[Votre tâche]: Reproduisez mot pour mot, dans le texte sur la crise financière, tout ce qui va de « Tous les regards » jusqu'à « La récession s’annonce. ».

#### Texte fourni

Posted by bfen sur 21 octobre 2008

Tous les regards sont tournés actuellement vers l’évolution des marchés financiers, des bourses, de la situation des banques,… Depuis le début de la crise, dite des « subprimes », jamais, dans l’histoire du capitalisme, les autorités monétaires ne sont autant intervenues sur les marchés monétaires pour refinancer les banques, plus de 2 000 milliards, jamais les Etats ne sont autant intervenus pour recapitaliser des banques, des sociétés d’assurance et toute une série d’institutions financières, plus 3 000 milliards. Et pourtant la crise est toujours là. Elle empire. La récession s’annonce.

Les erreurs de la crise de 1929, celle du non interventionnisme et du chacun pour soi, n’ont pourtant pas été commises. Pour nous, les causes sont bien plus profondes. Face à cette crise, il ne faut pas se tromper d’analyse pour pouvoir apporter les bonnes réponses. La crise financière n’est pas la première des d’explications ; elle révèle une crise globale. Peu d’intellectuels ont su anticiper cette convergence des crises, financière, économique, écologiques, en voir les liens sauf à noter pour nous écologistes, une personne très importante, André Gorz, notamment dans son dernier article avant son décès, « La fin du capitalisme a déjà commencé ». Nous sommes dans la première crise socio-écologique du capitalisme. Cette crise est singulière et inédite. Elle ne peut pas s’analyser uniquement comme la conséquence de la seule dérégulation des marchés financiers.

Cette crise n’est pas qu’un problème de moralité, même si les inégalités se rapprochent des niveaux du XIXe siècle. Elle n’est pas l’unique conséquence des politiques libérales. C’est surtout la conséquence du productivisme effréné de nos économies qui mène simultanément à la crise financière et aux crises écologiques. La crise financière n’est qu’une face de la crise, l’autre face, c’est l’accumulation continue de marchandises, de capital qui atteint aujourd’hui des limites physiques.

########
#### Données fournies

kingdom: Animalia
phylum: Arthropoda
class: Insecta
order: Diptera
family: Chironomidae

########
#### Données fournies

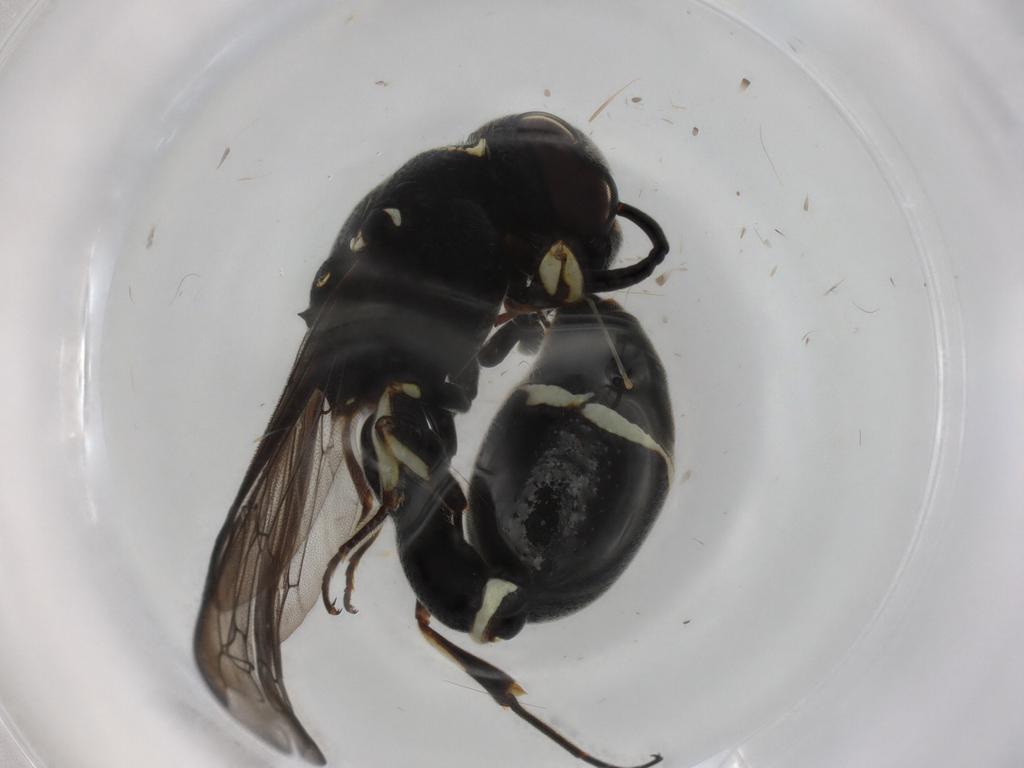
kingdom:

########

[Réponse complète]:
Tous les regards sont tournés actuellement vers l’évolution des marchés financiers, des bourses, de la situation des banques,… Depuis le début de la crise, dite des « subprimes », jamais, dans l’histoire du capitalisme, les autorités monétaires ne sont autant intervenues sur les marchés monétaires pour refinancer les banques, plus de 2 000 milliards, jamais les Etats ne sont autant intervenus pour recapitaliser des banques, des sociétés d’assurance et toute une série d’institutions financières, plus 3 000 milliards. Et pourtant la crise est toujours là. Elle empire. La récession s’annonce.